▶ _Work required_
Reproduce every record below word for word, leaving out the pictures.
Start of The records
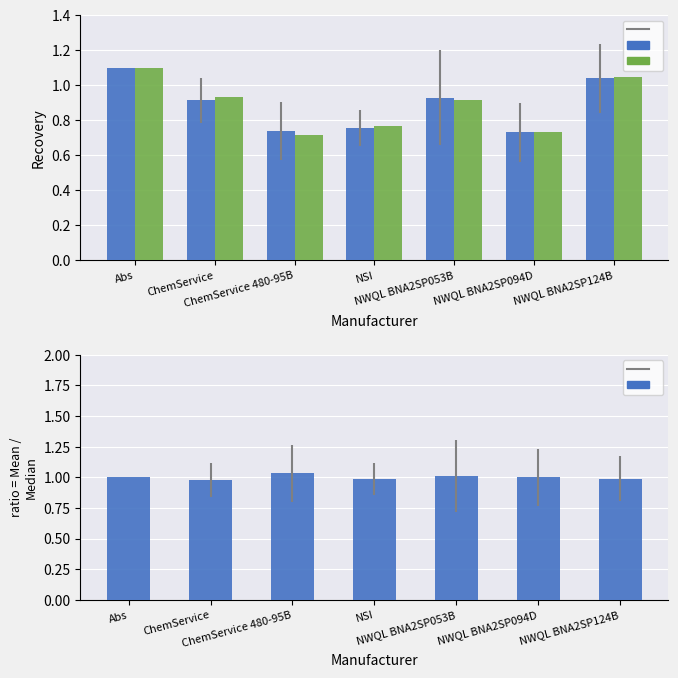

At which category does the chart reach its peak across all series?

Abs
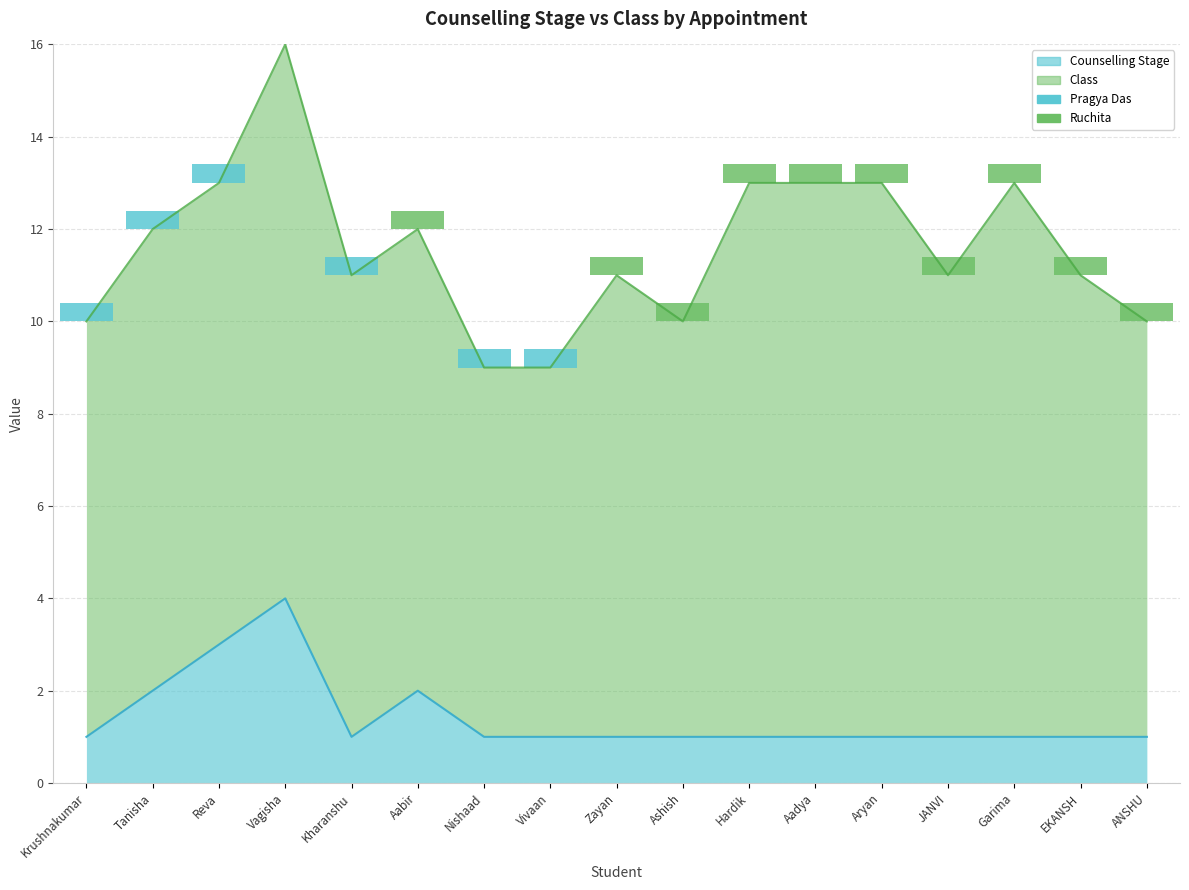

List the labels in order of value, smallest first.

Krushnakumar, Kharanshu, Nishaad, Vivaan, Zayan, Ashish, Hardik, Aadya, Aryan, JANVI, Garima, EKANSH, ANSHU, Tanisha, Aabir, Reva, Vagisha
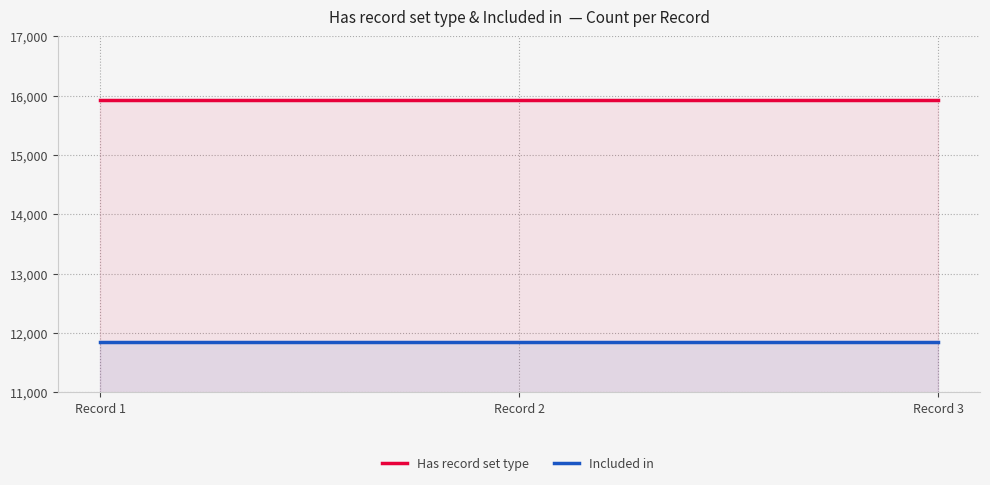

At Record 2, list the series in order from largest to smallest.

Has record set type, Included in 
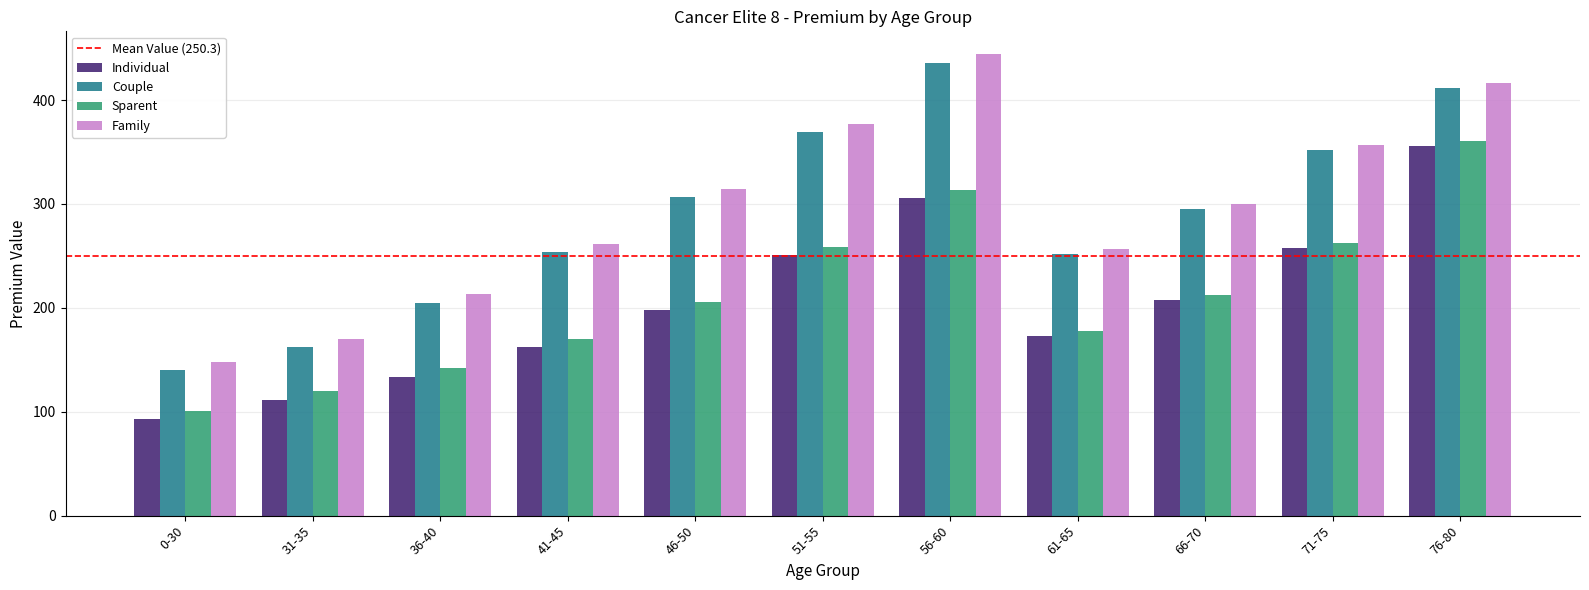

Count the number of categories in the chart.

11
End of The records
▶ _Response_
At which category does the chart reach its peak across all series?

Abs

List the labels in order of value, smallest first.

Krushnakumar, Kharanshu, Nishaad, Vivaan, Zayan, Ashish, Hardik, Aadya, Aryan, JANVI, Garima, EKANSH, ANSHU, Tanisha, Aabir, Reva, Vagisha

At Record 2, list the series in order from largest to smallest.

Has record set type, Included in 

Count the number of categories in the chart.

11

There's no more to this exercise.